A jog in the early morning will make them start the day happy and rejuvenated. Exercise helps to lower the stress hormone cortisol and helps improve blood circulation.
6. Do Meditation or Yoga Together
Meditation relaxes the mind and helps a lot with stress management according to this study. Your friend will benefit a lot if you take them to these classes and have them stay to the end. It would be easier for them if you join them for support purposes.
7. Have Them Eat Right
Certain foods only help to worsen an already stressed mind and body. Too much sugar produces low moods that will make a stressed person duller. Encourage them to eat healthy foods like fruits and vegetables that help keep stress hormones low. Bananas are especially good for this as well as most citrus fruits. Yogurt can make a person with low moods cheer up.
If possible, have them include some oily fish in their diet. They contain high levels of omega-3 fatty acids which alleviate stress symptoms in the long run. There are also supplements that can help your friend get more omega-3 in their diet.
You can suggest to them these foods, or you can bring them over when you visit.
8. Get Them a Helpful Book or Magazine
If your stressed friend is an avid reader, take advantage of this. Look for magazines that talk about how to cope with stress and bring it to them. Also, magazines with stories of people who triumphed against depression will encourage them.
Motivational books are also helpful.
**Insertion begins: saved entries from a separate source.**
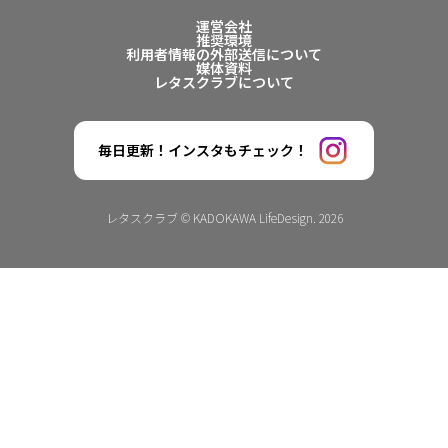
運営会社
推奨環境
利用者情報の外部送信について
媒体資料
レタスクラブについて
毎日更新！インスタもチェック！
レタスクラブ © KADOKAWA LifeDesign. 2026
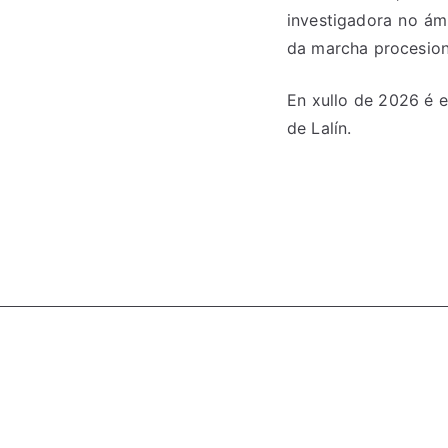
investigadora no ám
da marcha procesiona
En xullo de 2026 é e
de Lalín.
They shouldn’t be too voluminous though, lest they become a source of stress. Here’s a great book from Mayo Clinic on stress management that you can get them.
9. Have Them Fully Engage in Their Hobby
People get the most pleasure when they do what they like most. As a friend, you probably know what your pal’s hobby is. It could be painting, dancing, traveling or any other activity. Your stressed friend will considerably cheer up and show signs of recovery if you direct them toward something they enjoy.
Even if it means getting time off work for you and your friend, go ahead and do it. Health is important, and stress that’s not managed can progress to a more dangerous condition.
10. Get Them Professional Help
When helping your friend, never ignore the intervention of professional counselors or psychiatrists. They may be all that is needed for your friend to recover from the stressful situation. This is important especially in extreme cases where depression is evident. Your friend may be reluctant at first, claiming they aren’t severely stressed. It happens in most cases but do not assume it’s true they aren’t.
Keep on encouraging them to visit a professional. It helps if you suggest to accompany them there if they are not willing to go by themselves. Only tell them you will not step into the counselor’s room, so they are assured of secrecy.
Lend a Helping Hand to Your Stressed Out Friends
When your friend is stressed out, you are the person they can rely on; the person to offer a shoulder for them to lean on. Failing them during this difficult time is the last thing you would want to happen. The memory that you helped them get back to their feet will forever remain with them. Which is the reason why you should gather all the information you need to offer the help and be a friend indeed.